Human retrotransposons. A. Composition of the human genome with respect to high copy number repeats. Data are from the RepeatMasker analysis of the hg19 human genome assembly (Genome Reference Consortium GRCh37). The illustration shows fractions of the genome derived from the major orders (Wicker et al., 2007) of retrotransposons. The remaining 55% of the genome bears low homology to TEs, although substantial portions may be derived from mobile DNA. B. Transposon types illustrated as fractions of total ongoing activity. AluY are the most prolific source of new insertions at one de novo germ line insertion per 20 births; L1 and SVA are thought to be comparable in current activity, responsible for one insertion per 100–200 births. C. Schematic showing an accumulation of interspersed repeat insertions over time. New integrations are stochastic events in individuals (star), such that co-existence with the antedating ‘empty’ allele occurs in the population initially.
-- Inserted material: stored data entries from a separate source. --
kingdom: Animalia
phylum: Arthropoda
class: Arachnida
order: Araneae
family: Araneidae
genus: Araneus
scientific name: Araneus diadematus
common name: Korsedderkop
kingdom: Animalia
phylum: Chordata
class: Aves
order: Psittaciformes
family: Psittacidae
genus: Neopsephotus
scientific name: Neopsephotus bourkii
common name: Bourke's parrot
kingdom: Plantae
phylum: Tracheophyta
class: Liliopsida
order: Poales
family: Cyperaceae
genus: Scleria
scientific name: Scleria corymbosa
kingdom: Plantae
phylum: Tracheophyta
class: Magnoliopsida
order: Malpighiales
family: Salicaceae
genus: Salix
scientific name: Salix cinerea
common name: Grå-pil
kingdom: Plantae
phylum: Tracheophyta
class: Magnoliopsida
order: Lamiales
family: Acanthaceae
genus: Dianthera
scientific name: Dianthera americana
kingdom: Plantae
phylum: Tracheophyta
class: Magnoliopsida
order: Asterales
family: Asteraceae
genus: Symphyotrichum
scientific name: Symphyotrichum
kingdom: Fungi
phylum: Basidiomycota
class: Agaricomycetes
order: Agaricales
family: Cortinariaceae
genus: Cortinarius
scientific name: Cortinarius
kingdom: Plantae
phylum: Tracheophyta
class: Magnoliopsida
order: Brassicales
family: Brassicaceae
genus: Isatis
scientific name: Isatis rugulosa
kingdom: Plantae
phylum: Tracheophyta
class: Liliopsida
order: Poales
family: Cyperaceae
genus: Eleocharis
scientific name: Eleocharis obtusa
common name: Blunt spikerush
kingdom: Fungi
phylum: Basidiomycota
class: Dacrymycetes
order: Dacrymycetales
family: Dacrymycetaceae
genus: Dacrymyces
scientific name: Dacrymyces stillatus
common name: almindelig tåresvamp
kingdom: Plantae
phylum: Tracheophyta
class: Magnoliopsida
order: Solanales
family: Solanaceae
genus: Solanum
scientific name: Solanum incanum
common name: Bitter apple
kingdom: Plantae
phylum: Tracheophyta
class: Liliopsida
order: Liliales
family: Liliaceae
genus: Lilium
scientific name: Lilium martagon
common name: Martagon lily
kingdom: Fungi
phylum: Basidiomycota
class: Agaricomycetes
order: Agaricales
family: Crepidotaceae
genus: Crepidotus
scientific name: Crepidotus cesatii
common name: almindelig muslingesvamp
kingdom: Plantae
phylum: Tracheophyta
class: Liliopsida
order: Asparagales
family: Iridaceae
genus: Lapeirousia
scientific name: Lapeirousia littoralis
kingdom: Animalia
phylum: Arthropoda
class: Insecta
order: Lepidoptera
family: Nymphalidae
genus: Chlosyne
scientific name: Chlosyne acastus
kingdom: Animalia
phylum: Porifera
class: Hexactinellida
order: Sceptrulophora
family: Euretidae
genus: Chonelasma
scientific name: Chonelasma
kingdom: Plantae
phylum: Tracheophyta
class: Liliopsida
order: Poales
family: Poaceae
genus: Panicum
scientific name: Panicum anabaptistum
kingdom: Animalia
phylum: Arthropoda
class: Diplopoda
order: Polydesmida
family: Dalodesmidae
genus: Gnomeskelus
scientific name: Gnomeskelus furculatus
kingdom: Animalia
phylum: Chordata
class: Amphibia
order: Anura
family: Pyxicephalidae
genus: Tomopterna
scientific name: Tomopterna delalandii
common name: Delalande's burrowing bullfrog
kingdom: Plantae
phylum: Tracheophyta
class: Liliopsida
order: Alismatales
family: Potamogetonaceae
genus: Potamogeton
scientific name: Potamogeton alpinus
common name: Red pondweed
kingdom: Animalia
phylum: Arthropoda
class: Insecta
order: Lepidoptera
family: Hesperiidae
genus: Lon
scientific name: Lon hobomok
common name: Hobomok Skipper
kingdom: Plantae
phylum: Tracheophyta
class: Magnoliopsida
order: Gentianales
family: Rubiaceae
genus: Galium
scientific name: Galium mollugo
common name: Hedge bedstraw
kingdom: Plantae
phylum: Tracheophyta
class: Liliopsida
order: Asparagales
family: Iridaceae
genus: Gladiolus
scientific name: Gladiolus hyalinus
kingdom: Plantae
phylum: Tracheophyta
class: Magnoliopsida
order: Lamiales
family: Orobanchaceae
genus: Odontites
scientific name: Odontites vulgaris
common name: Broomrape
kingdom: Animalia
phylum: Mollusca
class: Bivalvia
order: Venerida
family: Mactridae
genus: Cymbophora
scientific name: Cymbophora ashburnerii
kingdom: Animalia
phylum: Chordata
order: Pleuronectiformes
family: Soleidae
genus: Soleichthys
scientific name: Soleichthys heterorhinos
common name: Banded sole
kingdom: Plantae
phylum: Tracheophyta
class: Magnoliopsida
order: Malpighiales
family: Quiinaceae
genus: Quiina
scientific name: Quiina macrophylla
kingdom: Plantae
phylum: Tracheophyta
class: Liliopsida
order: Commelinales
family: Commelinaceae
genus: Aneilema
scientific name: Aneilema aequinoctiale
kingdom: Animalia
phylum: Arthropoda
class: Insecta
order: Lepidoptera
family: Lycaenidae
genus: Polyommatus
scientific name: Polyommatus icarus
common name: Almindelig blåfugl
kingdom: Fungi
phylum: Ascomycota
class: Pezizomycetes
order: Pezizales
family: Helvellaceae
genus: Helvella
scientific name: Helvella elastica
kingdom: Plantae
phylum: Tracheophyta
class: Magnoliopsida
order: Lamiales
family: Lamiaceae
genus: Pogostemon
In the schematic, two alleles are present currently, reflecting presence and absence of the most recent insertion [a retrotransposon insertion polymorphism (RIP)]. As persisting insertions age, they become ‘fixed’ or invariant in the population and decrease in sequence likeness to similar elements (black to gray). D. Structure of the most active retroelements in human genomes. L1 LINEs have a CpG rich 5′UTR with an internal RNA polII promoter (5′ rightward arrow), two open reading frames encoding ORF1p and ORF2p (pink segments), and a 3′ UTR with a polyadenylation (pA) sequence. The ORF2 reading frame encodes endonuclease (EN) and reverse transcriptase (RT) domains. Alu elements are derived from 7SL ribosomal RNAs; they have two internal ‘monomer’ sequences with a centrally located A-rich sequence and an RNApolIII promoter (A and B, gray). The sequence ends in multiple adenosines (An). SVAs are composites of other repeats, from left to right, a CCCTCTn repeat, two tandem Alu-like sequences in antisense (leftward arrows), a VNTR (variable number tandem repeat) region, and a SINE-R region with HERV homology. Sequence suggests RNApolII driven transcription (5′ rightward arrow), and there is a 3′ AAUAAA sequence (pA).